Records from a data source
============================================================

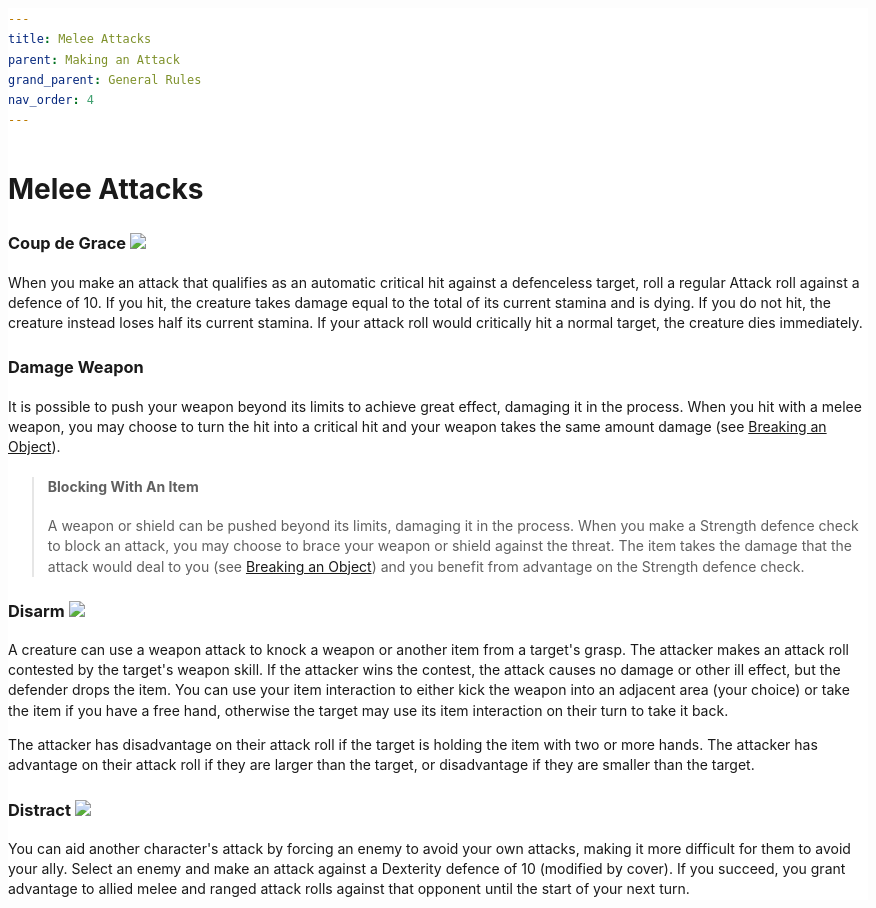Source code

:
 ```yaml
---
title: Melee Attacks
parent: Making an Attack
grand_parent: General Rules
nav_order: 4
---
```


# Melee Attacks

### Coup de Grace <img src="https://img.icons8.com/material/14/FFFFFF/sword.png">
When you make an attack that qualifies as an automatic critical hit against a defenceless target, roll a regular Attack roll against a defence of 10. If you hit, the creature takes damage equal to the total of its current stamina and is dying. If you do not hit, the creature instead loses half its current stamina. If your attack roll would critically hit a normal target, the creature dies immediately.

### Damage Weapon
It is possible to push your weapon beyond its limits to achieve great effect, damaging it in the process. When you hit with a melee weapon, you may choose to turn the hit into a critical hit and your weapon takes the same amount damage (see [Breaking an Object](http://stormchaserroleplaying.com/stormchaserRPG/Adventuring/TheEnvironment/InteractingWithObjects/#breaking-an-object)).

> #### Blocking With An Item
> A weapon or shield can be pushed beyond its limits, damaging it in the process. When you make a Strength defence check to block an attack, you may choose to brace your weapon or shield against the threat. The item takes the damage that the attack would deal to you (see [Breaking an Object](http://stormchaserroleplaying.com/stormchaserRPG/Adventuring/TheEnvironment/InteractingWithObjects/#breaking-an-object)) and you benefit from advantage on the Strength defence check.

### Disarm <img src="https://img.icons8.com/material/14/FFFFFF/sword.png">
A creature can use a weapon attack to knock a weapon or another item from a target's grasp. The attacker makes an attack roll contested by the target's weapon skill. If the attacker wins the contest, the attack causes no damage or other ill effect, but the defender drops the item. You can use your item interaction to either kick the weapon into an adjacent area (your choice) or take the item if you have a free hand, otherwise the target may use its item interaction on their turn to take it back.

The attacker has disadvantage on their attack roll if the target is holding the item with two or more hands. The attacker has advantage on their attack roll if they are larger than the target, or disadvantage if they are smaller than the target.

### Distract <img src="https://img.icons8.com/material/14/FFFFFF/sword.png">
You can aid another character's attack by forcing an enemy to avoid your own attacks, making it more difficult for them to avoid your ally. Select an enemy and make an attack against a Dexterity defence of 10 (modified by cover). If you succeed, you grant advantage to allied melee and ranged attack rolls against that opponent until the start of your next turn.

============================================================

*Problem details:* Would you repeat exactly, and only, the lines from the start of the records above through the line containing "### Coup de", with the pictures omitted?

*Response to the exercise:*
Source code

:
 ```yaml
---
title: Melee Attacks
parent: Making an Attack
grand_parent: General Rules
nav_order: 4
---
```


# Melee Attacks

### Coup de Grace <img src="https://img.icons8.com/material/14/FFFFFF/sword.png">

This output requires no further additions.